[DATA FOR THIS EXERCISE Boundary: Start]
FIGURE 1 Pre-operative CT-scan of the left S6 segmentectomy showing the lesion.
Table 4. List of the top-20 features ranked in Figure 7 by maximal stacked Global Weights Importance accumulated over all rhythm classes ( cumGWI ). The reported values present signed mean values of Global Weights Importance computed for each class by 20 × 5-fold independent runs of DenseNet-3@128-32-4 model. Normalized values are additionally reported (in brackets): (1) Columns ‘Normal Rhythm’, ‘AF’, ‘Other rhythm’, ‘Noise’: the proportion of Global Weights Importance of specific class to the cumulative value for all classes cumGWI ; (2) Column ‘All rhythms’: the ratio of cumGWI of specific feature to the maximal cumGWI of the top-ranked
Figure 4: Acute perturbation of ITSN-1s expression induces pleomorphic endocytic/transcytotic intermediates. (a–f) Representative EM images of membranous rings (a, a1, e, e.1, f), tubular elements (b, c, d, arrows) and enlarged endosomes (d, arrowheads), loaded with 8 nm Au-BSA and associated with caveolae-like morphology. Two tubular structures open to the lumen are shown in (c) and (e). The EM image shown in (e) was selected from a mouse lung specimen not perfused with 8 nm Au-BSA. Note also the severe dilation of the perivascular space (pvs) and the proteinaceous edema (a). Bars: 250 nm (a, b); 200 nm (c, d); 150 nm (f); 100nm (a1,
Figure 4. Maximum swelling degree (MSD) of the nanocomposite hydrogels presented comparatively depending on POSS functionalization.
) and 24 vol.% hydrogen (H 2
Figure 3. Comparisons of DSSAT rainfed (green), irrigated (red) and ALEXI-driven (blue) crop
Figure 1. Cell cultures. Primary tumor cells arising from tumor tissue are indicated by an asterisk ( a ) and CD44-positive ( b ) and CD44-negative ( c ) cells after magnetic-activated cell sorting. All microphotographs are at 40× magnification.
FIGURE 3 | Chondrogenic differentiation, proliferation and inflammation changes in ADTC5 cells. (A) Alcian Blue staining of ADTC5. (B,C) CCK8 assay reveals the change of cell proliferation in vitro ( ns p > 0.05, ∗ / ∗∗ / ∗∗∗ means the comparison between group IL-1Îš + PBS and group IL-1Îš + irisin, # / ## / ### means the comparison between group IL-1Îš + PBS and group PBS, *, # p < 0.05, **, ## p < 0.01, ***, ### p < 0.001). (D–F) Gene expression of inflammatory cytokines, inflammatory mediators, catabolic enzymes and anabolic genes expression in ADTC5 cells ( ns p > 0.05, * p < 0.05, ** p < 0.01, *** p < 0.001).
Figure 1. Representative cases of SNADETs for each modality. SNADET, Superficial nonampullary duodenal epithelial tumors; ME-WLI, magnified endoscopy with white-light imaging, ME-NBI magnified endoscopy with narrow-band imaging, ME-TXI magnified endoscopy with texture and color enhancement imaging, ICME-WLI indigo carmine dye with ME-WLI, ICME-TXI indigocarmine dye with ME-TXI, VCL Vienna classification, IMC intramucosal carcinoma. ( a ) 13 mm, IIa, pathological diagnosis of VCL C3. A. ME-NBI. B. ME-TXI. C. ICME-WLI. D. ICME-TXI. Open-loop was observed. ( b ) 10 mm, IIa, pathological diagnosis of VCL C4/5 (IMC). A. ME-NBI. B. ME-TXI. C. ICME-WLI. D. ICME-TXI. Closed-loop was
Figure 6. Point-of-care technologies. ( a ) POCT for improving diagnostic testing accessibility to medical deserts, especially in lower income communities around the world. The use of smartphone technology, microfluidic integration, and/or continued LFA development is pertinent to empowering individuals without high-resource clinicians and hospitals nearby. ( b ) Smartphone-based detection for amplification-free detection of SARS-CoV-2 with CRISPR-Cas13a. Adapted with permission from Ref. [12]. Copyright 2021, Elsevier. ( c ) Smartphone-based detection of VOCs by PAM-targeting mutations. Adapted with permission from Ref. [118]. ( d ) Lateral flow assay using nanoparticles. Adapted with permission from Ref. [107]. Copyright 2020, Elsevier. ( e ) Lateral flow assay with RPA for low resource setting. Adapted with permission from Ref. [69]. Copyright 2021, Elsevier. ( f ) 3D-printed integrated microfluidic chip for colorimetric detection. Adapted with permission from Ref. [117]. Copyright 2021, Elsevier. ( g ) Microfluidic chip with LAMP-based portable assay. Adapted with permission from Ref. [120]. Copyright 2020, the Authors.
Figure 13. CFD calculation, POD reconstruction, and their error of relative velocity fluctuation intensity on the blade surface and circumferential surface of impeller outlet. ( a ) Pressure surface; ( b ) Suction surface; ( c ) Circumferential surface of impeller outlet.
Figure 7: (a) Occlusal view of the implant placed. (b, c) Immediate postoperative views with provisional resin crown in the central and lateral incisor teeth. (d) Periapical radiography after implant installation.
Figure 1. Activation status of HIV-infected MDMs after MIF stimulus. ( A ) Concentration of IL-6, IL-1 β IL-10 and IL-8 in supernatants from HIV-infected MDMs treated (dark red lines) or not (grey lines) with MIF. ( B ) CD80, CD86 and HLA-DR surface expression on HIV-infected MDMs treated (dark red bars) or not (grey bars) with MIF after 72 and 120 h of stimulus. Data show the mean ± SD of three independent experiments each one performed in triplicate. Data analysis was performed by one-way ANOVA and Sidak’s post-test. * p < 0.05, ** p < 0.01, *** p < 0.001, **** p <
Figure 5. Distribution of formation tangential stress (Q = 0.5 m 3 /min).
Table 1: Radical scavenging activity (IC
[DATA FOR THIS EXERCISE Boundary: End]
All the lines above should appear again in the answer, exactly as written.

FIGURE 1 Pre-operative CT-scan of the left S6 segmentectomy showing the lesion.
Table 4. List of the top-20 features ranked in Figure 7 by maximal stacked Global Weights Importance accumulated over all rhythm classes ( cumGWI ). The reported values present signed mean values of Global Weights Importance computed for each class by 20 × 5-fold independent runs of DenseNet-3@128-32-4 model. Normalized values are additionally reported (in brackets): (1) Columns ‘Normal Rhythm’, ‘AF’, ‘Other rhythm’, ‘Noise’: the proportion of Global Weights Importance of specific class to the cumulative value for all classes cumGWI ; (2) Column ‘All rhythms’: the ratio of cumGWI of specific feature to the maximal cumGWI of the top-ranked
Figure 4: Acute perturbation of ITSN-1s expression induces pleomorphic endocytic/transcytotic intermediates. (a–f) Representative EM images of membranous rings (a, a1, e, e.1, f), tubular elements (b, c, d, arrows) and enlarged endosomes (d, arrowheads), loaded with 8 nm Au-BSA and associated with caveolae-like morphology. Two tubular structures open to the lumen are shown in (c) and (e). The EM image shown in (e) was selected from a mouse lung specimen not perfused with 8 nm Au-BSA. Note also the severe dilation of the perivascular space (pvs) and the proteinaceous edema (a). Bars: 250 nm (a, b); 200 nm (c, d); 150 nm (f); 100nm (a1,
Figure 4. Maximum swelling degree (MSD) of the nanocomposite hydrogels presented comparatively depending on POSS functionalization.
) and 24 vol.% hydrogen (H 2
Figure 3. Comparisons of DSSAT rainfed (green), irrigated (red) and ALEXI-driven (blue) crop
Figure 1. Cell cultures. Primary tumor cells arising from tumor tissue are indicated by an asterisk ( a ) and CD44-positive ( b ) and CD44-negative ( c ) cells after magnetic-activated cell sorting. All microphotographs are at 40× magnification.
FIGURE 3 | Chondrogenic differentiation, proliferation and inflammation changes in ADTC5 cells. (A) Alcian Blue staining of ADTC5. (B,C) CCK8 assay reveals the change of cell proliferation in vitro ( ns p > 0.05, ∗ / ∗∗ / ∗∗∗ means the comparison between group IL-1Îš + PBS and group IL-1Îš + irisin, # / ## / ### means the comparison between group IL-1Îš + PBS and group PBS, *, # p < 0.05, **, ## p < 0.01, ***, ### p < 0.001). (D–F) Gene expression of inflammatory cytokines, inflammatory mediators, catabolic enzymes and anabolic genes expression in ADTC5 cells ( ns p > 0.05, * p < 0.05, ** p < 0.01, *** p < 0.001).
Figure 1. Representative cases of SNADETs for each modality. SNADET, Superficial nonampullary duodenal epithelial tumors; ME-WLI, magnified endoscopy with white-light imaging, ME-NBI magnified endoscopy with narrow-band imaging, ME-TXI magnified endoscopy with texture and color enhancement imaging, ICME-WLI indigo carmine dye with ME-WLI, ICME-TXI indigocarmine dye with ME-TXI, VCL Vienna classification, IMC intramucosal carcinoma. ( a ) 13 mm, IIa, pathological diagnosis of VCL C3. A. ME-NBI. B. ME-TXI. C. ICME-WLI. D. ICME-TXI. Open-loop was observed. ( b ) 10 mm, IIa, pathological diagnosis of VCL C4/5 (IMC). A. ME-NBI. B. ME-TXI. C. ICME-WLI. D. ICME-TXI. Closed-loop was
Figure 6. Point-of-care technologies. ( a ) POCT for improving diagnostic testing accessibility to medical deserts, especially in lower income communities around the world. The use of smartphone technology, microfluidic integration, and/or continued LFA development is pertinent to empowering individuals without high-resource clinicians and hospitals nearby. ( b ) Smartphone-based detection for amplification-free detection of SARS-CoV-2 with CRISPR-Cas13a. Adapted with permission from Ref. [12]. Copyright 2021, Elsevier. ( c ) Smartphone-based detection of VOCs by PAM-targeting mutations. Adapted with permission from Ref. [118]. ( d ) Lateral flow assay using nanoparticles. Adapted with permission from Ref. [107]. Copyright 2020, Elsevier. ( e ) Lateral flow assay with RPA for low resource setting. Adapted with permission from Ref. [69]. Copyright 2021, Elsevier. ( f ) 3D-printed integrated microfluidic chip for colorimetric detection. Adapted with permission from Ref. [117]. Copyright 2021, Elsevier. ( g ) Microfluidic chip with LAMP-based portable assay. Adapted with permission from Ref. [120]. Copyright 2020, the Authors.
Figure 13. CFD calculation, POD reconstruction, and their error of relative velocity fluctuation intensity on the blade surface and circumferential surface of impeller outlet. ( a ) Pressure surface; ( b ) Suction surface; ( c ) Circumferential surface of impeller outlet.
Figure 7: (a) Occlusal view of the implant placed. (b, c) Immediate postoperative views with provisional resin crown in the central and lateral incisor teeth. (d) Periapical radiography after implant installation.
Figure 1. Activation status of HIV-infected MDMs after MIF stimulus. ( A ) Concentration of IL-6, IL-1 β IL-10 and IL-8 in supernatants from HIV-infected MDMs treated (dark red lines) or not (grey lines) with MIF. ( B ) CD80, CD86 and HLA-DR surface expression on HIV-infected MDMs treated (dark red bars) or not (grey bars) with MIF after 72 and 120 h of stimulus. Data show the mean ± SD of three independent experiments each one performed in triplicate. Data analysis was performed by one-way ANOVA and Sidak’s post-test. * p < 0.05, ** p < 0.01, *** p < 0.001, **** p <
Figure 5. Distribution of formation tangential stress (Q = 0.5 m 3 /min).
Table 1: Radical scavenging activity (IC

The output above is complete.